On 13 September 2004, the Liquidator’s solicitors sent the notice of rejection to Starmaker’s solicitors and Starmaker. The Liquidator also set out the appellant’s rights of appeal to this Court against the Liquidator’s determination.[1]
[1] Corporations Regulations2001(Cth) 5.6.53 (2).
On 15 October 2004 a Master of this Court directed that the Liquidator file an affidavit explaining the basis of the rejection of the Proof of Debt.
On 4 November 2004 an affidavit of the Liquidator was filed.
On 19 November 2004 on a rehearing of the application, the Master rejected Starmaker’s application that the Formal Proof of Debt be admitted. This being the subject of this appeal.
Grounds of Appeal
The Notice of Appeal filed on 26 November 2004 seeks the following orders:
1.1that the decision of Mr John Irving (“Mr Irving”) of 9 September 2004 to reject the Formal Proof of Debt or Claim (General Form) submitted by the appellant dated 12 May 1998 be revoked and otherwise set aside;
1.2that the Formal Proof of Debt or Claim (General Form) submitted by the appellant dated 12 May 1998 be admitted;
1.3that the resolutions of the alleged creditors of Mawson KLM Holdings Pty Ltd (In Liquidation ) (“Mawson Holdings”) of 31 March 2004 be set aside;
1.4that Mr Irving produce a costs agreement between John Irving, as liquidator of Mawson Holdings, and Cowell Clarke, Commercial Lawyers;
1.5that this Honourable Court fix a date on which creditor(s) of Mawson Holdings are to prove their debt(s) or claim(s), and after which such creditors(s) will be excluded from the benefit of any distribution.
These grounds of appeal allege a number of erroneous findings by the Master which underpin the orders which are the subject of appeal. The major argument of Starmaker in relation to the appeal against the Master contends that his Honour was in error in dismissing Starmaker’s application. Further that his Honour should have ordered that the decision of the Liquidator of 9 September 2004 to reject the Formal Proof of Debt, be revoked and set aside.
There are two bases put forward by Starmaker as to why the appeal should be allowed. First, that the Liquidator failed to deal with the Formal Proof of Debt filed by Starmaker within the 28 days as required by sub regulation 5.6.53 (2) of the Corporations Regulations 2001 (Cth) (“the Regulations”) and that the subsequent decision to reject the Proof of Debt was invalid. Second, in the alternative, Starmaker seeks to rely on either s 1321(d) of the Act or regulation 5.6.54 to appeal against the rejection of the Proof of Debt by the Liquidator.

» **EXERCISE BRIEF**: Resume the court judgment on Starmaker's appeal against the rejection of its proof of debt from where it stops.

» **SOURCE DATA**:

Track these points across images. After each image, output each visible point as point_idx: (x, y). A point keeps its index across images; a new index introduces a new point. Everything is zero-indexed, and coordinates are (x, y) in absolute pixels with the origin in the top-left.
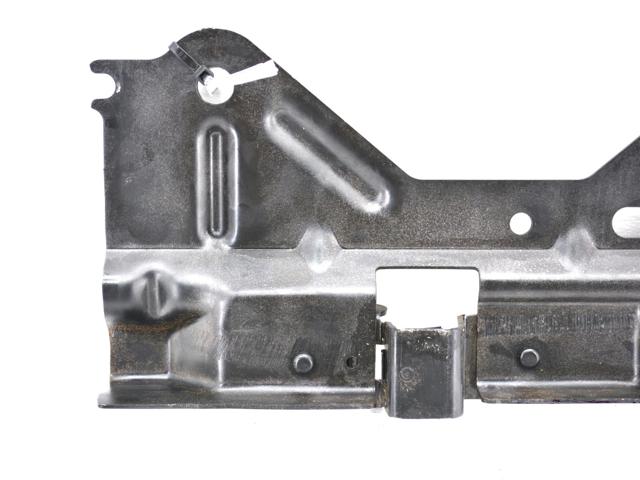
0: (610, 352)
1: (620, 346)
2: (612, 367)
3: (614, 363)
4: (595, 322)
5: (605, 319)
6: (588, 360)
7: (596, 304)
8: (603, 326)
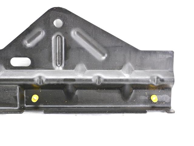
0: (10, 99)
1: (12, 97)
2: (10, 103)
3: (11, 102)
4: (5, 91)
5: (7, 90)
6: (3, 101)
7: (5, 85)
8: (7, 92)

» **ANSWER FOR THE TASK**:
I will address these main arguments first before then considering some other specific grounds of appeal.
Failure of liquidator to comply with regulation 5.6.53 and later purported rejection of Proof of Debt on 9 September 2004
The orders sought by Starmaker in paragraphs 1.1 and 1.2 of the Notice of Appeal are premised on the alleged consequences of the failure of the Liquidator to comply with the requirement in Regulation 5.6.53 (1) to respond to the Formal Proof of Debt within 28 days as requested.
Regulation 5.6.53 (1) and (2) provides as follows:
(1) A liquidator must, within:
(a) 28 days after receiving a request in writing from a creditor to do so; or
(b) if ASIC allows — any further period;
in writing:
(c) admit all or part of the formal proof of debt or claim submitted by the creditor; or
(d) reject all or part of the formal proof of debt or claim; or
(e) require further evidence in support of it.
(2) If the liquidator does not deal with a request under subregulation (1) in accordance with that subregulation, the creditor who submitted the proof may apply to the Court for a decision in respect of it.
It can be seen that sub-regulation (1) contains a mandatory provision whereby a liquidator must within 28 days of receiving a request in writing from a creditor either admit, reject or require further evidence in relation to a formal proof of debt or claim submitted by the creditor.
The above history indicates that the Liquidator did not comply with that sub-regulation and that Starmaker applied to the Court in accordance with sub-regulation (2) for a decision. After this application was taken out, the Liquidator subsequently decided to reject the claim.
Starmaker argues that as the Liquidator had not complied with sub-regulation (1) and Starmaker had taken out an application in Court, that the Court was then appraised of the issue and any purported subsequent rejection of the Proof of Debt by the Liquidator was invalid.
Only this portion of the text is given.